▶ Task item:
Could you copy the data that follows exactly as written, but drop the pictures?

▶ Material provided:
═══

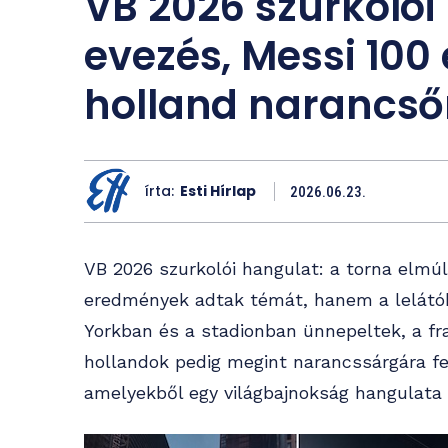
VB 2026 szurkolói
evezés, Messi 100
holland narancső
írta:
Esti Hírlap
2026.06.23.
VB 2026 szurkolói hangulat: a torna elmú
eredmények adtak témát, hanem a lelátók
Yorkban és a stadionban ünnepeltek, a fra
hollandok pedig megint narancssárgára fes
amelyekből egy világbajnokság hangulata 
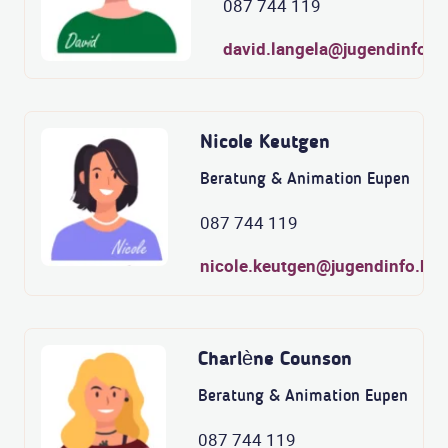
087 744 119
david.langela@jugendinfo.b
Nicole Keutgen
Beratung & Animation Eupen
087 744 119
nicole.keutgen@jugendinfo.be
Charlène Counson
Beratung & Animation Eupen
087 744 119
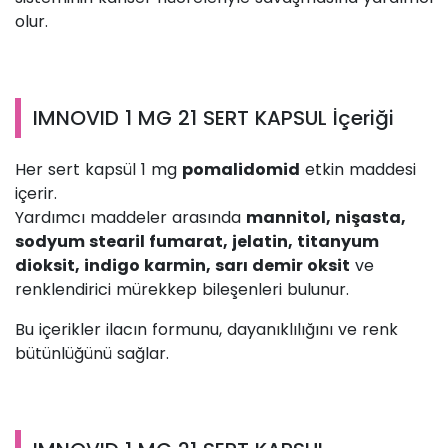
olur.
IMNOVID 1 MG 21 SERT KAPSUL İçeriği
Her sert kapsül 1 mg
pomalidomid
etkin maddesi
içerir.
Yardımcı maddeler arasında
mannitol, nişasta,
sodyum stearil fumarat, jelatin, titanyum
dioksit, indigo karmin, sarı demir oksit
ve
renklendirici mürekkep bileşenleri bulunur.
Bu içerikler ilacın formunu, dayanıklılığını ve renk
bütünlüğünü sağlar.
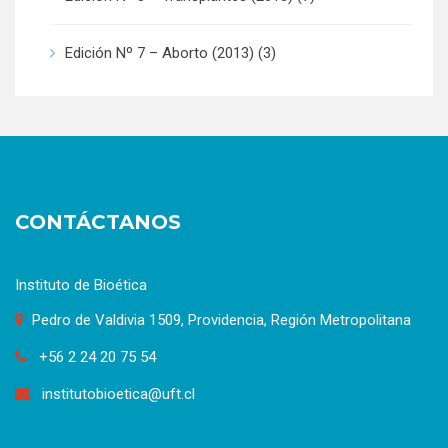
Edición Nº 7 – Aborto (2013)
(3)
CONTÁCTANOS
Instituto de Bioética
Pedro de Valdivia 1509, Providencia, Región Metropolitana
+56 2 24 20 75 54
institutobioetica@uft.cl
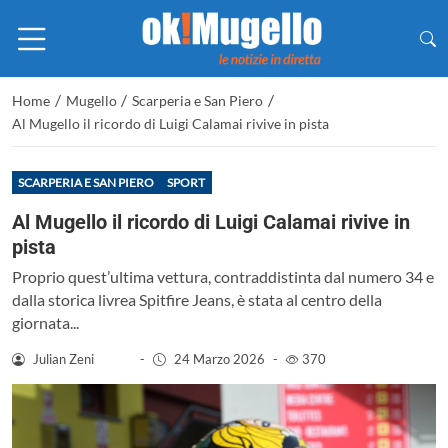
/
/
/
Home
Mugello
Scarperia e San Piero
Al Mugello il ricordo di Luigi Calamai rivive in pista
SCARPERIA E SAN PIERO
SPORT
Al Mugello il ricordo di Luigi Calamai rivive in
pista
Proprio quest’ultima vettura, contraddistinta dal numero 34 e
dalla storica livrea Spitfire Jeans, è stata al centro della
giornata...
Julian Zeni
-
24 Marzo 2026
-
370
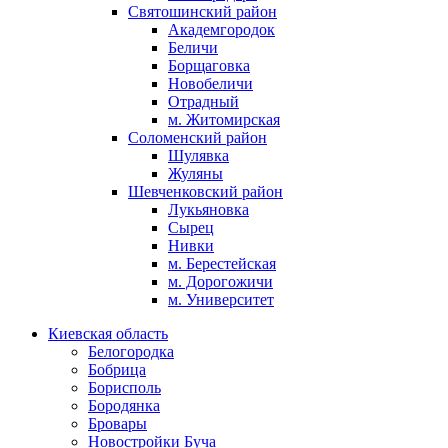
Святошинский район
Академгородок
Беличи
Борщаговка
Новобеличи
Отрадный
м. Житомирская
Соломенский район
Шулявка
Жуляны
Шевченковский район
Лукьяновка
Сырец
Нивки
м. Берестейская
м. Дорогожичи
м. Университет
Киевская область
Белогородка
Бобрица
Борисполь
Бородянка
Бровары
Новостройки Буча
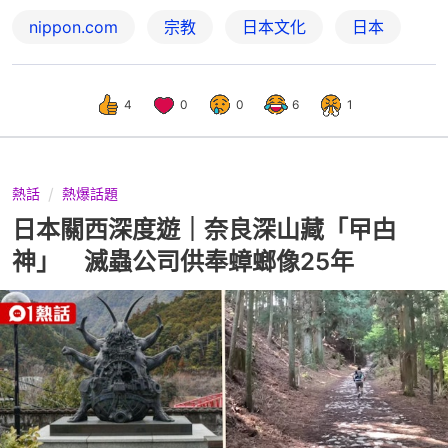
nippon.com
宗教
日本文化
日本
4
0
0
6
1
熱話
熱爆話題
日本關西深度遊｜奈良深山藏「曱甴
神」 滅蟲公司供奉蟑螂像25年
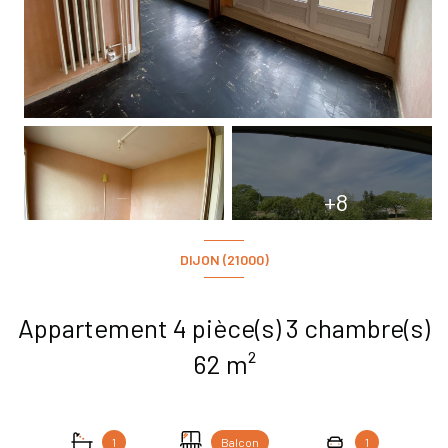
+8
DIJON (21000)
Appartement 4 pièce(s) 3 chambre(s)
62 m²
1
Balcon
1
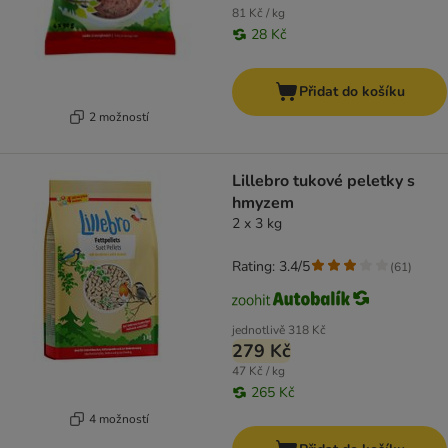
81 Kč / kg
28 Kč
Přidat do košíku
2 možností
Lillebro tukové peletky s
hmyzem
2 x 3 kg
Rating: 3.4/5
(
61
)
jednotlivě
318 Kč
279 Kč
47 Kč / kg
265 Kč
4 možností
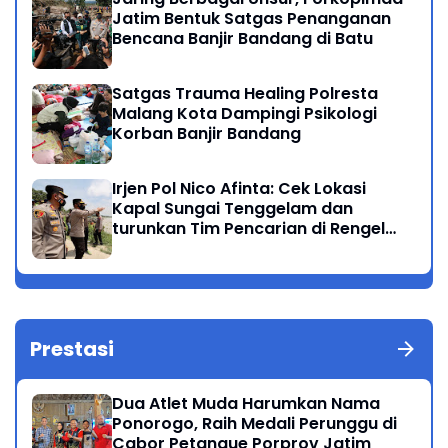
Jatim Bentuk Satgas Penanganan
Bencana Banjir Bandang di Batu
Satgas Trauma Healing Polresta
Malang Kota Dampingi Psikologi
Korban Banjir Bandang
Irjen Pol Nico Afinta: Cek Lokasi
Kapal Sungai Tenggelam dan
turunkan Tim Pencarian di Rengel
Tuban
Prestasi
Dua Atlet Muda Harumkan Nama
Ponorogo, Raih Medali Perunggu di
Cabor Petanque Porprov Jatim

═══

▶ Task response:
VB 2026 szurkolói
evezés, Messi 100
holland narancső
írta:
Esti Hírlap
2026.06.23.
VB 2026 szurkolói hangulat: a torna elmú
eredmények adtak témát, hanem a lelátók
Yorkban és a stadionban ünnepeltek, a fra
hollandok pedig megint narancssárgára fes
amelyekből egy világbajnokság hangulata 
087 744 119
david.langela@jugendinfo.b
Nicole Keutgen
Beratung & Animation Eupen
087 744 119
nicole.keutgen@jugendinfo.be
Charlène Counson
Beratung & Animation Eupen
087 744 119
olur.
IMNOVID 1 MG 21 SERT KAPSUL İçeriği
Her sert kapsül 1 mg
pomalidomid
etkin maddesi
içerir.
Yardımcı maddeler arasında
mannitol, nişasta,
sodyum stearil fumarat, jelatin, titanyum
dioksit, indigo karmin, sarı demir oksit
ve
renklendirici mürekkep bileşenleri bulunur.
Bu içerikler ilacın formunu, dayanıklılığını ve renk
bütünlüğünü sağlar.
Edición Nº 7 – Aborto (2013)
(3)
CONTÁCTANOS
Instituto de Bioética
Pedro de Valdivia 1509, Providencia, Región Metropolitana
+56 2 24 20 75 54
institutobioetica@uft.cl
/
/
/
Home
Mugello
Scarperia e San Piero
Al Mugello il ricordo di Luigi Calamai rivive in pista
SCARPERIA E SAN PIERO
SPORT
Al Mugello il ricordo di Luigi Calamai rivive in
pista
Proprio quest’ultima vettura, contraddistinta dal numero 34 e
dalla storica livrea Spitfire Jeans, è stata al centro della
giornata...
Julian Zeni
-
24 Marzo 2026
-
370
Святошинский район
Академгородок
Беличи
Борщаговка
Новобеличи
Отрадный
м. Житомирская
Соломенский район
Шулявка
Жуляны
Шевченковский район
Лукьяновка
Сырец
Нивки
м. Берестейская
м. Дорогожичи
м. Университет
Киевская область
Белогородка
Бобрица
Борисполь
Бородянка
Бровары
Новостройки Буча
nippon.com
宗教
日本文化
日本
4
0
0
6
1
熱話
熱爆話題
日本關西深度遊｜奈良深山藏「曱甴
神」 滅蟲公司供奉蟑螂像25年
+8
DIJON (21000)
Appartement 4 pièce(s) 3 chambre(s)
62 m²
1
Balcon
1
81 Kč / kg
28 Kč
Přidat do košíku
2 možností
Lillebro tukové peletky s
hmyzem
2 x 3 kg
Rating: 3.4/5
(
61
)
jednotlivě
318 Kč
279 Kč
47 Kč / kg
265 Kč
4 možností
Jatim Bentuk Satgas Penanganan
Bencana Banjir Bandang di Batu
Satgas Trauma Healing Polresta
Malang Kota Dampingi Psikologi
Korban Banjir Bandang
Irjen Pol Nico Afinta: Cek Lokasi
Kapal Sungai Tenggelam dan
turunkan Tim Pencarian di Rengel
Tuban
Prestasi
Dua Atlet Muda Harumkan Nama
Ponorogo, Raih Medali Perunggu di
Cabor Petanque Porprov Jatim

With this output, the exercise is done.